Bruxelles, 12/01/2000 (Agence Europe) - Le délai légal fixé aux Etats membres pour respecter les paramètres de qualité des eaux de baignade établis par la directive 76/160/CEE a expiré en 1985; or, cinq Etats membres - Royaume-Uni, France, Pays-Bas, Suède, Italie - ne les respectent toujours pas intégralement. La Commission a donc décidé de poursuivre les procédures d'infraction engagées contre eux. Voici, dans chacun des cas, la nature de l'infraction commise et l'étape de la procédure en cours:
Le Royaume-Uni recevra un avis motivé au titre de l'article 228 du Traité (anciennement article 171) pour non-exécution d'un arrêt de la Cour de justice européenne qui, en 1993, l'avait déjà condamné, parce que les critères de qualité n'étaient pas régulièrement respectés dans deux stations balnéaires du Nord du pays. Suite à cet arrêt, le Royaume-Uni avait, certes, procédé à d'importants investissements pour purifier ses eaux de baignade, mais certaines plages de Blackpool et Southport ne respectent toujours pas les critères en vigueur. Si le Royaume-Uni ne remédie pas à la situation, la Commission pourra saisir la Cour d'un nouveau recours et lui demander, cette fois, d'imposer une sanction financière (astreinte ou amende) à cet Etat membre.

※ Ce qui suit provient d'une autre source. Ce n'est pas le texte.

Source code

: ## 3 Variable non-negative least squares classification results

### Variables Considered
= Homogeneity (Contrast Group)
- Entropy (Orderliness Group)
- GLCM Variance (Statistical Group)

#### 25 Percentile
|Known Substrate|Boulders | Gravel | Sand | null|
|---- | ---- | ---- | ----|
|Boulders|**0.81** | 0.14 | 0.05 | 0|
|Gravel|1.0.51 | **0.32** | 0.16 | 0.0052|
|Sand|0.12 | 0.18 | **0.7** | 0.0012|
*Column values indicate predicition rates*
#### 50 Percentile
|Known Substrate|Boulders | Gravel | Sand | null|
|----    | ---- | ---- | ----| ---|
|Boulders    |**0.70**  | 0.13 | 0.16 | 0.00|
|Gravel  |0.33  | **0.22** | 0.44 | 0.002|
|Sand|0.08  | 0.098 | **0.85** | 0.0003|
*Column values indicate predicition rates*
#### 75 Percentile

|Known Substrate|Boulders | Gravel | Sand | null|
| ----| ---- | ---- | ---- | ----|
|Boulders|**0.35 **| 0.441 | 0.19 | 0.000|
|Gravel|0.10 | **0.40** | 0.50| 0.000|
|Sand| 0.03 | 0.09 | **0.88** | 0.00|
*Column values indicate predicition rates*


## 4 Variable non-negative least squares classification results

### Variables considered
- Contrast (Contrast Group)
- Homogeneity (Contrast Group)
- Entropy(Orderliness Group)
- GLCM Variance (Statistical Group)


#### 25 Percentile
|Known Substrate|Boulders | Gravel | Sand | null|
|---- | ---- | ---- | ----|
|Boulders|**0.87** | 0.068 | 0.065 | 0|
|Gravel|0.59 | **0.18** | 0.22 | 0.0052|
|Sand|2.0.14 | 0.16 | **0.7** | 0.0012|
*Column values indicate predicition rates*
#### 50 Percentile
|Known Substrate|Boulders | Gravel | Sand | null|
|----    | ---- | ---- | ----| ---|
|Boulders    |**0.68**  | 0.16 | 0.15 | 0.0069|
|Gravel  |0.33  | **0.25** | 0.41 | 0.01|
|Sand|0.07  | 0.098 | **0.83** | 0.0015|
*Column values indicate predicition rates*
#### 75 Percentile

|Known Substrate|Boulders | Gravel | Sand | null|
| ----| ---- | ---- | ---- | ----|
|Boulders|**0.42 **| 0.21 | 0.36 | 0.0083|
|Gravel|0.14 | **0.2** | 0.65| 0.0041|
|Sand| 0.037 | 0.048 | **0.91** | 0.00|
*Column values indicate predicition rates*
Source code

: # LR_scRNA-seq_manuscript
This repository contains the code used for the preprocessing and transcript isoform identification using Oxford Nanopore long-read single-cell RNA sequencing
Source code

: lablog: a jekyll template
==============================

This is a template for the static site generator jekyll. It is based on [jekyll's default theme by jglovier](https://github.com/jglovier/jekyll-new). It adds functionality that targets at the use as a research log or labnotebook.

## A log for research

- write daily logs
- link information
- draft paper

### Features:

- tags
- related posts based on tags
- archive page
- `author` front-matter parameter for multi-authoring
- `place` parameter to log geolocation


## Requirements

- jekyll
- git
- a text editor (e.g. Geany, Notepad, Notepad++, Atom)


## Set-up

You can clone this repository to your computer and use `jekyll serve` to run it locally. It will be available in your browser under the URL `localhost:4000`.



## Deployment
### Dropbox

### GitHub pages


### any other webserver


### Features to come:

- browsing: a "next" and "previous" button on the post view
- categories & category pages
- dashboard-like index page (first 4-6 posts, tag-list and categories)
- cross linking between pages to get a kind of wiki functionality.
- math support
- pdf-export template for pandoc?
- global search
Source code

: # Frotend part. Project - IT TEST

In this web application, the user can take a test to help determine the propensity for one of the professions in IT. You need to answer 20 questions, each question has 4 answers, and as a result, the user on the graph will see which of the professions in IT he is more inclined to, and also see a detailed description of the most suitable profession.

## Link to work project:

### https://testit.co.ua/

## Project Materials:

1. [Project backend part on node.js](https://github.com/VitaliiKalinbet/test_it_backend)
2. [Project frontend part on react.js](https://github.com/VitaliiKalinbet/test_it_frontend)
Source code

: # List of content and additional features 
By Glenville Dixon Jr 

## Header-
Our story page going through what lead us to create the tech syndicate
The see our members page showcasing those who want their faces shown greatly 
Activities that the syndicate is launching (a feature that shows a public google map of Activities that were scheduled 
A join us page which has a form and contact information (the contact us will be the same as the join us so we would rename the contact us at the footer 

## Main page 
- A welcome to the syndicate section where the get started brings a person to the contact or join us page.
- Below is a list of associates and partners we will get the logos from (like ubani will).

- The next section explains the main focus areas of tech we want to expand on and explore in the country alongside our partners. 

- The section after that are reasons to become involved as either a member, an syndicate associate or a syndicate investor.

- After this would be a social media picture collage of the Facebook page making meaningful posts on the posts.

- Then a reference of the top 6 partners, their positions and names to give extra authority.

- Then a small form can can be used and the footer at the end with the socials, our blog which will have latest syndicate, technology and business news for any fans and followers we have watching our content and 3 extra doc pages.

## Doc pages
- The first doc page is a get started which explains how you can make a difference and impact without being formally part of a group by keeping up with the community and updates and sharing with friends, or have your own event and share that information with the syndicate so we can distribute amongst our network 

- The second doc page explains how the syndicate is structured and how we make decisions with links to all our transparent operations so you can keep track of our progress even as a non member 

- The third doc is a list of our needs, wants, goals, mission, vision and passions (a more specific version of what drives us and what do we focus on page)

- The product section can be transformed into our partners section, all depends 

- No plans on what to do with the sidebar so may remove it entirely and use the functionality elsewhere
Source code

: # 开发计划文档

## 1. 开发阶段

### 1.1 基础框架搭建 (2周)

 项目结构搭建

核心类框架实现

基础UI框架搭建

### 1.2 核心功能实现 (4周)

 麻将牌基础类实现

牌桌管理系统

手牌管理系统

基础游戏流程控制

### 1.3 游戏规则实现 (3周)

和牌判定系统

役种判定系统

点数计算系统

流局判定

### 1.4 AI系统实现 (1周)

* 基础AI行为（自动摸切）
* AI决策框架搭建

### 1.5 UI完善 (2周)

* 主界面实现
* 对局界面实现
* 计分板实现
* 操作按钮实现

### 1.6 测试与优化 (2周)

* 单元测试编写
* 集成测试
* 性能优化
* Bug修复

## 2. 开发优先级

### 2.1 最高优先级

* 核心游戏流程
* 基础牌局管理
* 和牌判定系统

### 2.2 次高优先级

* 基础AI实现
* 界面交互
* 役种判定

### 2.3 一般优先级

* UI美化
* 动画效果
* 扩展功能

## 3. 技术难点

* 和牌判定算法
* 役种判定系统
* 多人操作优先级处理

La France est menacée de deux recours séparés devant la Cour de Justice (troisième étape de la procédure au titre de l'article 226 du Traité) pour deux manquements persistants à ses obligations: 1) depuis 1995, la France n'applique plus le critère des "coliformes totaux", pourtant imposé par la directive pour le contrôle de la qualité des eaux de baignade, au profit d'un autre critère non reconnu dans la directive. La Commission ne remet pas en cause l'intérêt de ce critère de substitution pour apprécier la qualité des eaux, mais tient à rappeler à la France que les Etats membres ne sont pas habilités à mettre fin unilatéralement aux obligations qui leur incombent en vertu du droit communautaire; 2) la fréquence minimale de l'échantillonnage requis n'est pas respecté, surtout pour ce qui concerne les paramètres physico-chimiques (en 1998, 4,4 % des eaux douces n'ont pas été assez contrôlées), et quand l'échantillonnage est suffisant, la qualité des eaux laisse à désirer (pour la saison balnéaire 1998, 5,5 % des eaux côtières et 4,2% des eaux douces ne respectaient pas les exigences de la directive).
Les Pays-Bas pourront également être déférés à la Cour pour des raisons analogues: 14,4% des eaux douces n'étaient pas conformes, et 9, 4% n'ont pas fait l'objet d'un échantillonnage suffisant.
Toutefois, étant donné que les résultats de la saison balnéaire 1999 seront communiqués dans le courant du mois de janvier, la Commission a décidé d'attendre ces données et de n'introduire les recours contre ces deux Etats membres qu'en cas de non-conformité confirmée par les données en question.
La Suède et l'Italie recevront des avis motivés (deuxième étape de la procédure au titre de l'article 226), la première pour échantillonnage insuffisant (pour 10,3% des zones de baignade côtières et 23,2% des zones de baignade en eau douce) et non-respect des valeurs limites fixées par la directive dans 31 zones de baignade; la seconde, principalement pour échantillonnage insuffisant.